Court's View: The duty of loyalty prohibits directors from exploiting their positions for personal gain, and no such behavior was found in this case (Burden of proof on the company). The duty of care requires directors to exercise reasonable care, though specific standards are not legally defined.
Key Rulings: Gao Bo's actions fell within the scope of his duties as defined by the company's articles of association, and there was no evidence of negligence or harm to the company's interests. The court dismissed the Company's appeal due to insufficient evidence.
(2019) Supreme Court Civil Retrial No. 331
Case Summary: Li Huazhen, while serving as the legal representative and executive director of Tanghua Company, transferred 7,056,068 yuan from the company's account to his wife's account. Tanghua Company sued, alleging that this act damaged its interests.
Court's View: Li Huazhen failed to provide sufficient legal justification for the transfer and acted without authorization from the company's shareholders' meeting or board of directors. His actions infringed upon the company's property rights.
Key Rulings: The court upheld the original verdict, ruling that Li Huazhen must compensate the company for its losses.
These cases demonstrate that courts consider both procedural and substantive aspects when determining whether directors' actions constitute a conflict of interest or breach of duty. The extent to which directors' actions align with corporate governance procedures and internal regulations is a critical factor.
B. The Development of Directors and Officers Liability Insurance and Market Response
The expansion of directors' responsibilities under the new Company Law has led to corresponding adjustments in the coverage of Directors and Officers (D&O) liability insurance policies:
Expansion of Insurance Coverage:
Scope of Actions: Coverage includes acts or omissions, errors, breaches of duty, violations of trust, failures to fulfill fiduciary or duty of care obligations, false statements, misleading statements, and improper hiring practices.
Application Period: Insurance coverage applies to actions or omissions occurring during the policy term.
Key Considerations:
Insurance Policy Continuity: Just like other insurance policies, if the policy is not renewed or replaced in a timely manner, the insurance company may deny claims for wrongful acts that occurred during the policy term but were not reported before the policy lapsed.
Coverage Limits: Insurance limits can generally be tailored to meet the needs of the company.
C. Future Trends and Challenges
As the Company Law continues to evolve, the insurance market is expected to develop more specialized Directors and Officers (D&O) insurance products with broader coverage to address the expanding scope of directors' responsibilities.

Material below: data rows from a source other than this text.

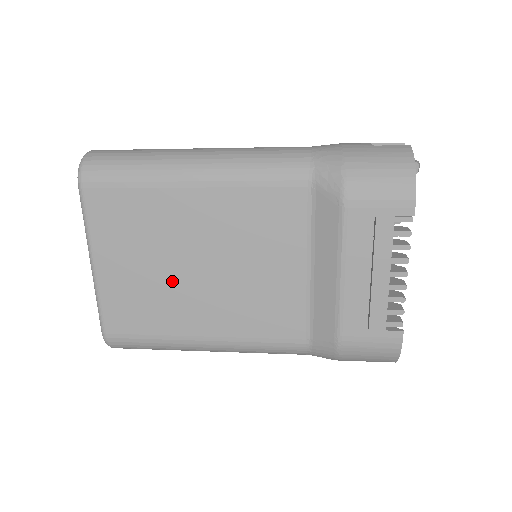
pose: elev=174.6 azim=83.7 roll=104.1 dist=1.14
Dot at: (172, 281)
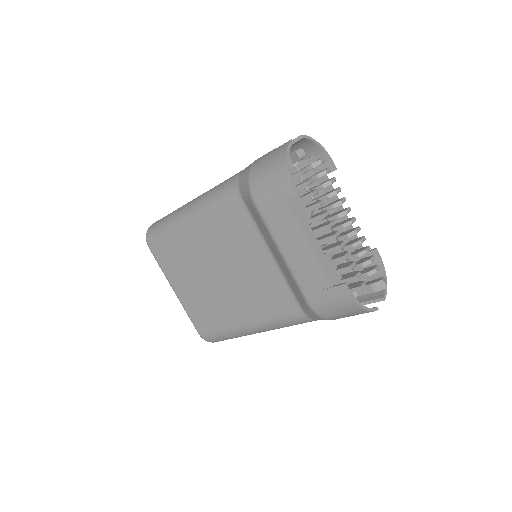
Dot at: (211, 290)
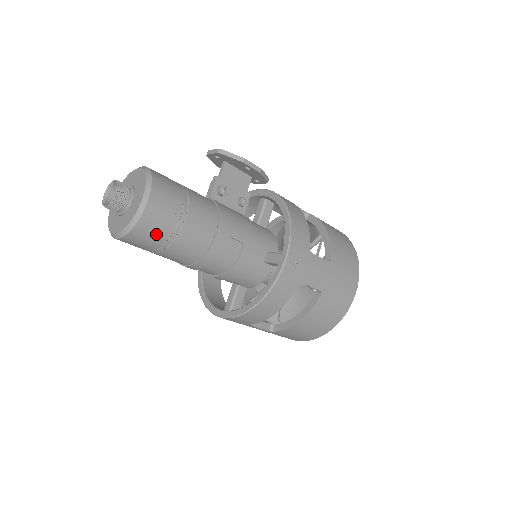
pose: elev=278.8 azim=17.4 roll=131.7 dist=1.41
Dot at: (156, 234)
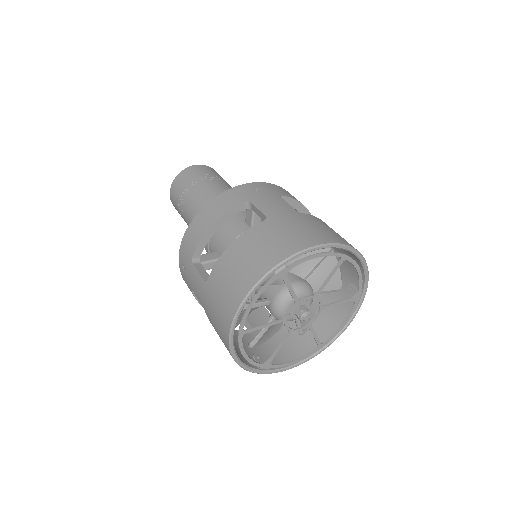
Dot at: (187, 180)
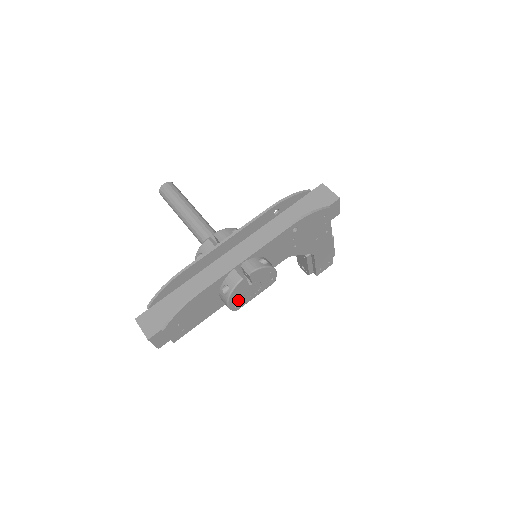
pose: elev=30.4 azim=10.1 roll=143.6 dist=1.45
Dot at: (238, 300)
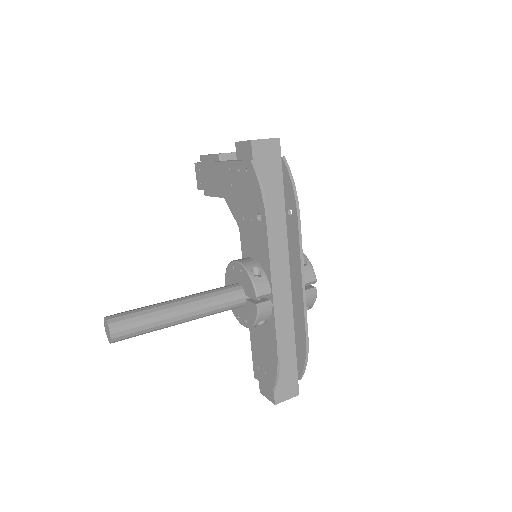
Dot at: occluded
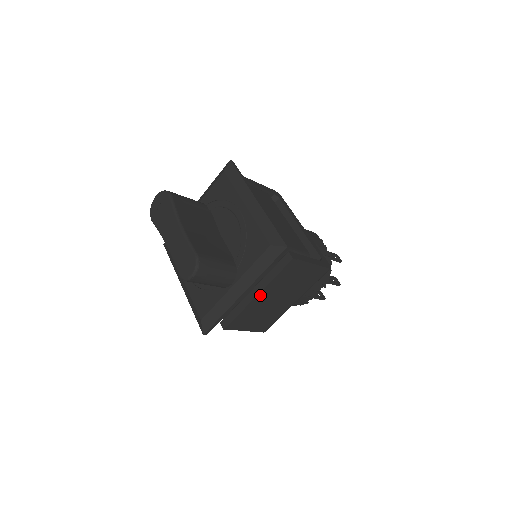
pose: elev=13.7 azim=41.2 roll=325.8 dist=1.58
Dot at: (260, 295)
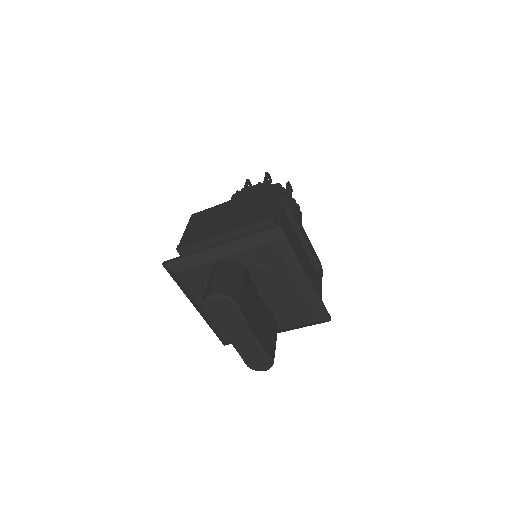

Insurers are encouraged to design more flexible policies to better meet the needs of small and medium-sized enterprises. At the same time, these businesses face unique challenges, particularly in managing policy renewal and replacement, as any lapse or delay could leave them exposed to uncovered losses.
Conclusion
Under the new Company Law, the boundaries of directors' fiduciary duties have become more clearly defined. Courts now consider both procedural compliance and substantive harm when determining liability. While the expansion of D&O insurance coverage provides greater protection, challenges remain, particularly regarding policy renewal and continuity. As the legal environment continues to improve, insurance products are expected to become more comprehensive. Companies must focus on improving corporate governance and risk management to align with the heightened standards of fiduciary and duty of care obligations.